Babies with hearing problems might still be startled by loud noises—the classic hearing test for infants—but they might have difficulty hearing low tones, understanding certain speech sounds, or imitating the sounds that make up speech. If you have any concerns, ask your pediatrician to do a hearing test. She'll use an otoscope to examine your baby for physical problems, such as a ruptured eardrum, or turn to one of two tests that screen small babies for hearing loss:

  • The auditory brain stem response (ABR) test uses electrodes to measure how your baby's auditory nerve reacts to sound.
  • The otoacoustic emissions (OAE) test uses microphones to measure the echo of sounds in your baby's ear canal. No echo signifies hearing loss.

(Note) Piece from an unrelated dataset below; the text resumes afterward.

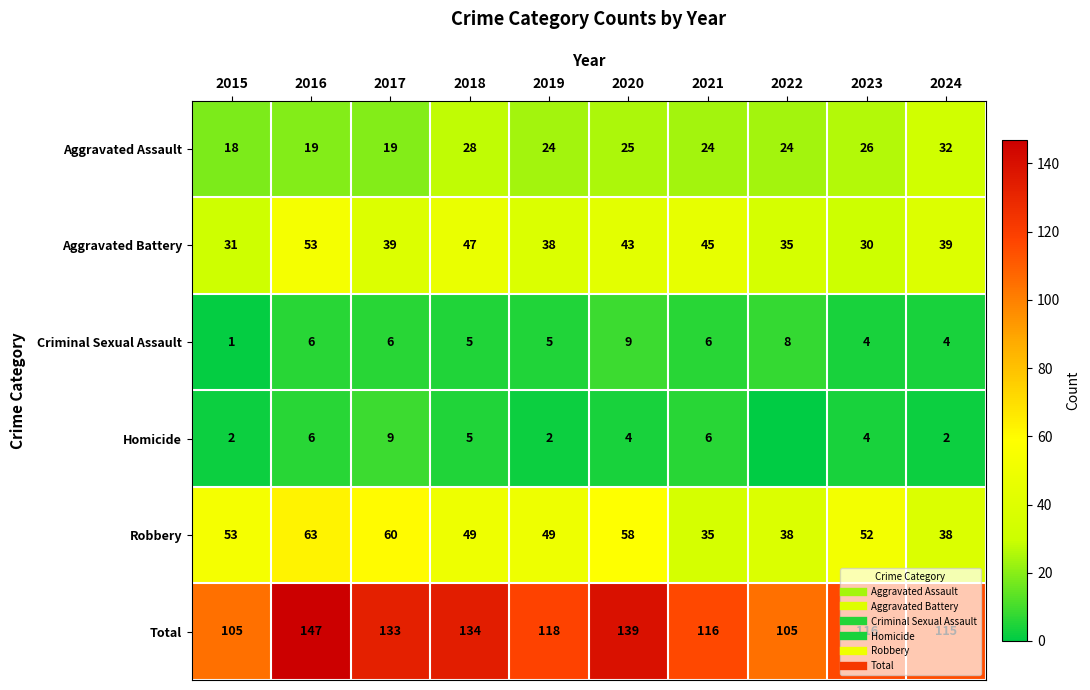

What is the maximum value shown in the chart?

147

If your baby does have hearing loss, treatments can include surgery for structural problems, ear tubes to remedy repeated ear infections, or speech therapy. But doctors agree that starting treatment before 6 months is best, so consult your pediatrician soon if you're concerned.


Baby's Changing Sleep Patterns

Ideally, your baby is sleeping through the night by now—and ideally, we'd also have world peace. Neither seems to be happening on quite the schedule we'd like. If your little one still wakes up one or more times a night, you might consider just letting him cry through it. The rationale is that all babies wake up several times during the night, but the difference between those who wail and those who simply drift back off to sleep is that the latter group has learned how to self-soothe rather than rely on you for comfort.

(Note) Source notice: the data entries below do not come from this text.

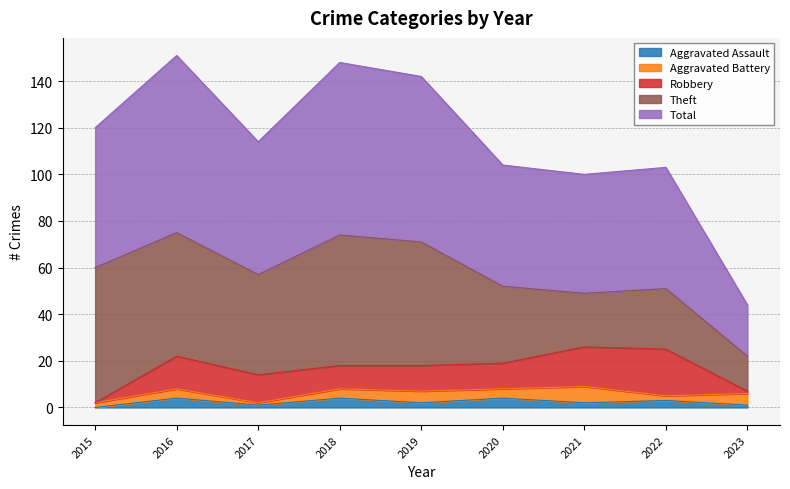

At which label is Theft closest to 36?

2020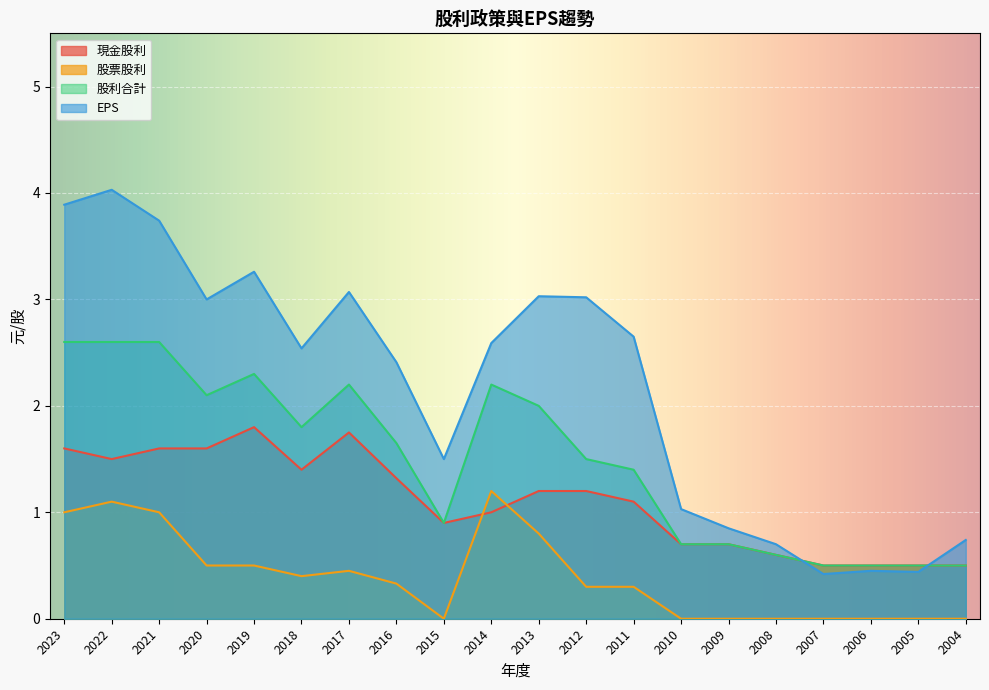

Reading right to left, extract all data points from this chart.

現金股利: 0.5	0.5	0.5	0.5	0.6	0.7	0.7	1.1	1.2	1.2	1.0	0.9	1.3	1.8	1.4	1.8	1.6	1.6	1.5	1.6
股票股利: 0.0	0.0	0.0	0.0	0.0	0.0	0.0	0.3	0.3	0.8	1.2	0.0	0.3	0.5	0.4	0.5	0.5	1.0	1.1	1.0
股利合計: 0.5	0.5	0.5	0.5	0.6	0.7	0.7	1.4	1.5	2.0	2.2	0.9	1.6	2.2	1.8	2.3	2.1	2.6	2.6	2.6
EPS: 0.7	0.4	0.5	0.4	0.7	0.8	1.0	2.6	3.0	3.0	2.6	1.5	2.4	3.1	2.5	3.3	3.0	3.7	4.0	3.9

To make it work, pick a week when both you and your husband will be around; you'll need the extra hands on deck. At bedtime, go through your normal routine, including a warm bath and a few books. Once your little one seems drowsy but before he nods off, put him down in his crib. The clincher to the cry-it-out method is getting your baby accustomed to falling asleep on his own, instead of relying on being rocked, held, or fed to sleep (because he'll demand a repeat of that scenario in the middle of the night, and you'll have to get involved). He'll probably cry, and if it goes on for more than 10 minutes you might want to make a quick guest appearance, just to reassure him that you're still around. But don't pick him up, or you'll have to start the cycle all over.

It takes a certain amount of fortitude, since it's not easy listening to him sob, but you might be surprised to see the crying diminish each night. Within three days or a week, you should wake up at 7 a.m. totally amazed—and totally refreshed.